Random House presents the audiobook edition of A Fabulous Creation, written and read by David Hepworth.

The era of the LP began in 1967, with ‘Sgt Pepper’; The Beatles didn’t just collect together a bunch of songs, they Made An Album. Henceforth, everybody else wanted to Make An Album.

The end came only fifteen years later, coinciding with the release of Michael Jackson’s ‘Thriller’. By then the Walkman had taken music out of the home and into the streets and the record business had begun trying to reverse-engineer the creative process in order to make big money. Nobody would play music or listen to it in quite the same way ever again.

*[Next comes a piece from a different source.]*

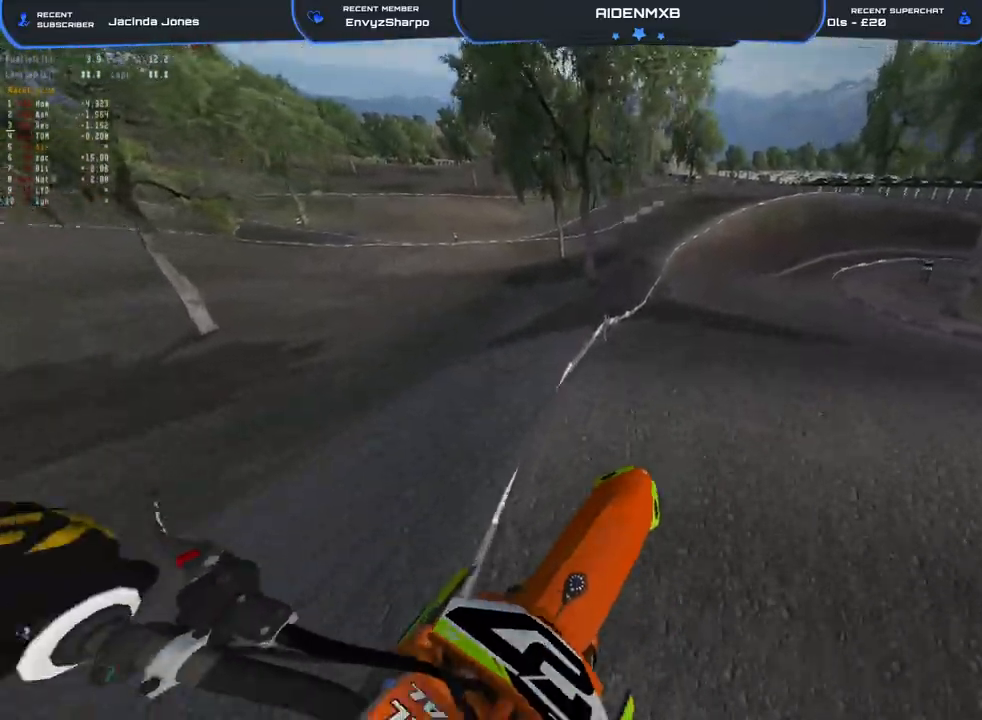
{"buttons": ["R2"], "left_stick": "up-right", "right_stick": "center", "events": [[200, "R2", "down"], [217, "left_stick", "up-right"], [233, "right_stick", "down-left"], [250, "R1", "down"], [433, "R1", "up"], [500, "right_stick", "center"]]}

It was a short but transformative time. Musicians became ‘artists’ and we, the people, patrons of the arts. The LP itself had been a mark of sophistication, a measure of wealth, an instrument of education, a poster saying things you dare not say yourself, a means of attracting the opposite sex, and, for many, the single most desirable object in their lives.

This is the story of that time; it takes us from recording studios where musicians were doing things that had never been done before to the sparsely furnished apartments where their efforts would be received like visitations from a higher power. This is the story of how LPs saved our lives.

Critics Review

  • Hepworth’s knowledge and understanding of rock history is prodigious…he throws terrific little facts around like confetti…And his pungently sarcastic asides are priceless… Hugely entertaining.

    The Sunday Times
  • When reviewers say a book feels twice as long as it actually is, they are not usually being complimentary. In the case of David Hepworth’s paean to the age of vinyl, A Fabulous Creation, I really have come to praise him. It’s years since I came across a chronicle of the pop life containing so many arresting anecdotes that I found myself going back over pages to savour every line, every insight.

    The Times
  • Full of sharp critical assessments and droll digressions … warm and wonderfully readable.

    Q Magazine
  • His best yet.

    Danny Baker
  • Well researched and passionately written.